We may be toiling in the post-truth age, but I stubbornly remain stuck in old-school habits and favor hard data over the rising preference in some circles for creatively reframing facts.
Case in point: claims about US energy production, which became a hot-button issue at Wednesday’s Republican primary debate. If you accepted the candidates’ assertions it was easy to assume that America’s energy output has slumped sharply during the Biden administration. Former Vice President Mike Pence promoted this idea by arguing:
“One of the signature accomplishments of our administration was in just a few short years we achieved energy independence,” Pence said. “But on day one, Joe Biden declared a war on energy.”
He added:
“We’re going to open up federal lands, we’re going to unleash American energy, we’re going to have an all-of-the-above-energy strategy.”
The not-so-subtle implication: a radical U-turn is needed to reverse the dramatic decline in US energy production. The reality, however, is quite different when adopting the quaint idea of looking at the actual numbers, based on data from the US EIA.
Weekly production of crude oil through Sep. 22, 2023, rose to 12.9 million barrels a day. For those of you keeping score at home, that translates to an 18% increase since Biden was inaugurated on Jan. 20, 2021, which marks a sharp rebound from the falloff during the pandemic.
The latest output level is still below the record peak of 13.1 million barrels for the week through Feb. 2020, but only slightly. If the recent trend persists, a new record high is likely before the year ends.
One can argue that the current recovery in output isn’t sufficient and that the administration could be even more aggressive in favoring what some might term a “drill, baby, drill” policy. But to suggest that America has abandoned its capacity to be energy-independent via domestic production requires an extreme bout of intellectual acrobatics that ignores the numbers in search of an alternative narrative.

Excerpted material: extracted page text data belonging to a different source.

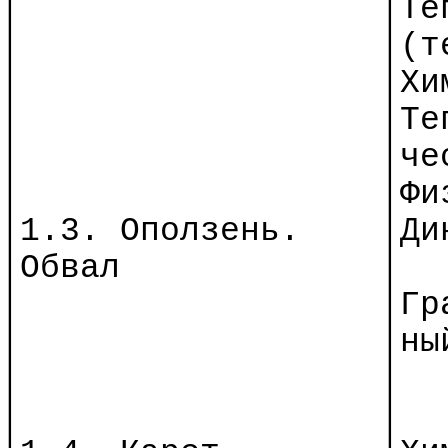
│
│Те
│
│(т
│
│Хи
│
│
Те
│
│
че
│
│
Фи
│1.3. Оползень.
│
Ди
│Обвал
│
│
│
Гр
│
│
ны
│
│
│
│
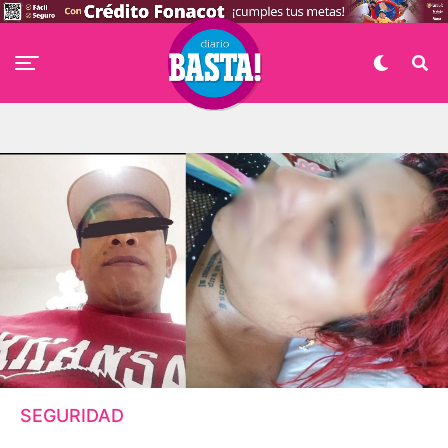
SEGURIDAD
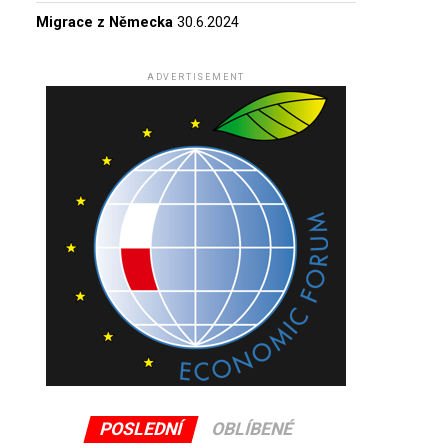
Migrace z Německa
30.6.2024
ADVERTISEMENT
POSLEDNÍ
OBLÍBENÉ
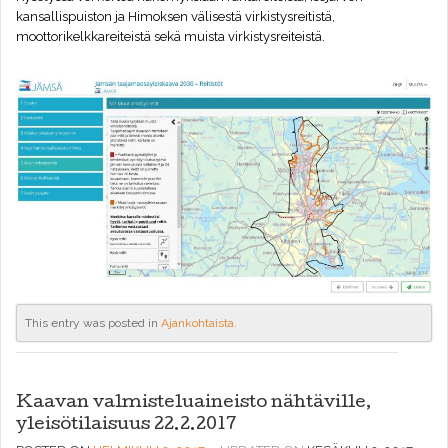
kansallispuiston ja Himoksen välisestä virkistysreitistä,
moottorikelkkareiteistä sekä muista virkistysreiteistä.
This entry was posted in
Ajankohtaista
.
Kaavan valmisteluaineisto nähtäville,
yleisötilaisuus 22.2.2017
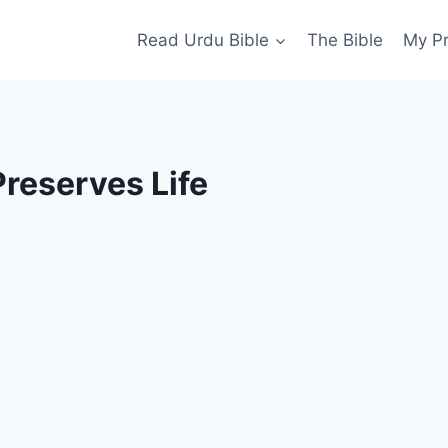
Read Urdu Bible
The Bible
My P
reserves Life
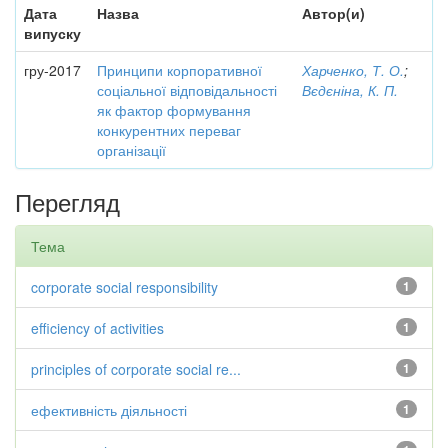
Дата
Назва
Автор(и)
випуску
гру-2017
Принципи корпоративної
Харченко, Т. О.
;
соціальної відповідальності
Вєдєніна, К. П.
як фактор формування
конкурентних переваг
організації
Перегляд
Тема
corporate social responsibility
1
efficiency of activities
1
principles of corporate social re...
1
ефективність діяльності
1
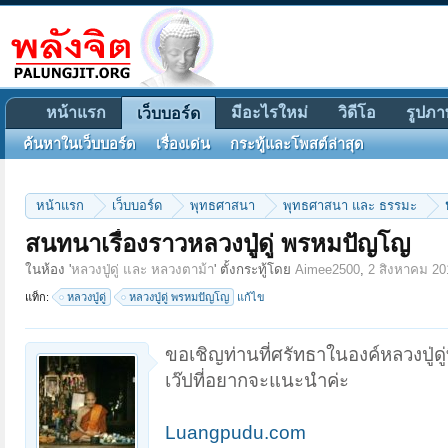
หน้าแรก
มีอะไรใหม่
วิดีโอ
รูปภา
เว็บบอร์ด
ค้นหาในเว็บบอร์ด
เรื่องเด่น
กระทู้และโพสต์ล่าสุด
หน้าแรก
เว็บบอร์ด
พุทธศาสนา
พุทธศาสนา และ ธรรมะ
สนทนาเรื่องราวหลวงปู่ดู่ พรหมปัญโญ
ในห้อง '
หลวงปู่ดู่ และ หลวงตาม้า
' ตั้งกระทู้โดย
Aimee2500
,
2 สิงหาคม 20
แท็ก:
หลวงปู่ดู่
หลวงปู่ดู่ พรหมปัญโญ
แก้ไข
ขอเชิญท่านที่ศรัทธาในองค์หลวงปู่ดู่
เว๊ปที่อยากจะแนะนำค่ะ
Luangpudu.com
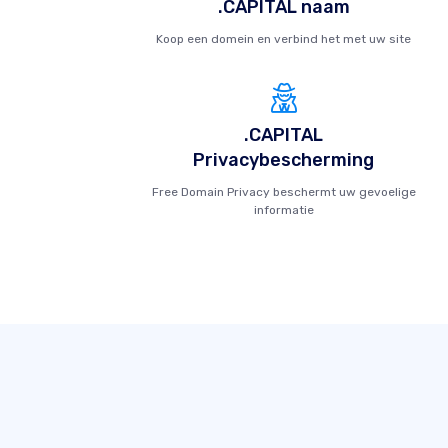
.CAPITAL naam
Koop een domein en verbind het met uw site
.CAPITAL
Privacybescherming
Free Domain Privacy beschermt uw gevoelige
informatie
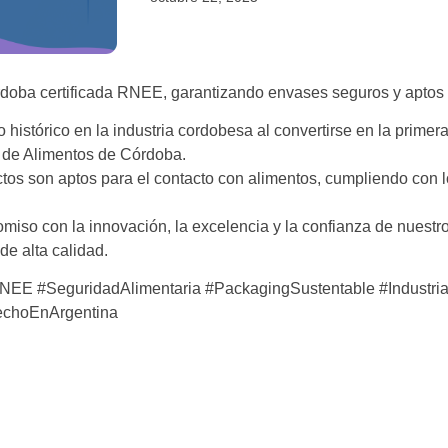
oba certificada RNEE, garantizando envases seguros y aptos p
 histórico en la industria cordobesa al convertirse en la prim
a de Alimentos de Córdoba.
ctos son aptos para el contacto con alimentos, cumpliendo con 
miso con la innovación, la excelencia y la confianza de nuestr
de alta calidad.
nRNEE #SeguridadAlimentaria #PackagingSustentable #Indust
HechoEnArgentina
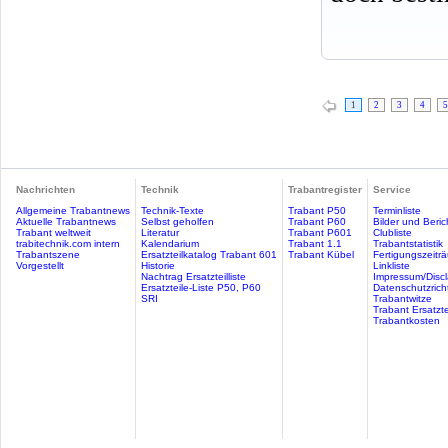
1
2
3
4
5
Nachrichten
Technik
Trabantregister
Service
Allgemeine Trabantnews
Technik-Texte
Trabant P50
Terminliste
Aktuelle Trabantnews
Selbst geholfen
Trabant P60
Bilder und Beric
Trabant weltweit
Literatur
Trabant P601
Clubliste
trabitechnik.com intern
Kalendarium
Trabant 1.1
Trabantstatistik
Trabantszene
Ersatzteilkatalog Trabant 601
Trabant Kübel
Fertigungszeitr
Vorgestellt
Historie
Linkliste
Nachtrag Ersatzteilliste
Impressum/Discl
Ersatzteile-Liste P50, P60
Datenschutzricht
SRI
Trabantwitze
Trabant Ersatzte
Trabantkosten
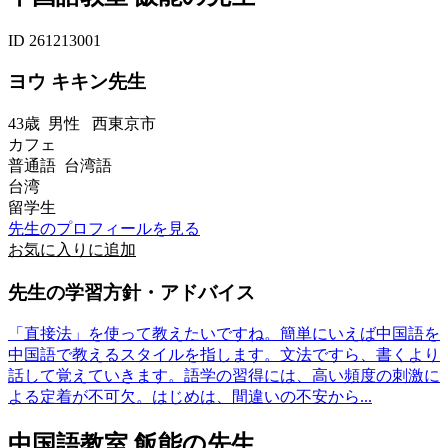
ID 261213001
ヨウ キキン先生
43歳
男性
西東京市
カフェ
普通語 台湾語
台湾
留学生
先生のプロフィールを見る
お気に入りに追加
先生の学習方針・アドバイス
「直接法」を使って教えたいですね。簡単にいえば中国語を
中国語で教えるスタイルを指します。文法ですら、書くより
話して覚えていきます。語学の習得には、高い頻度の刺激に
よる定着が不可欠。はじめは、間違いの不安から...
中国語教室 飯能の先生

In fact, there’s a strong argument to make that the Biden administration, for all its talk of pursuing a green energy policy, is moving too slow to curtail, much less reverse, US fossil fuel output. The numbers certainly provide support for that argument. But in the current realm of GOP politics, there’s no appetite to argue that view, to put it mildly.
In the post-game analysis/debate at Wednesday’s GOP talk fest, for example, California Democratic Gov. Gavin Newsom highlighted the rise in US energy to Fox News host and Republican stalwart Sean Hannity, who claimed “We were energy independent, and now we’re not.” Newsom correctly responded that “we’re more energy independent today — that’s a fact, look it up.” We did, and Newsom’s right, as the chart above indicates.
But Hannity persisted and falsely said that “Joe Biden has unilaterally disarmed [US energy production].” The facts suggest otherwise. Fortunately, facts are stubborn things, at least for those interested in understanding reality.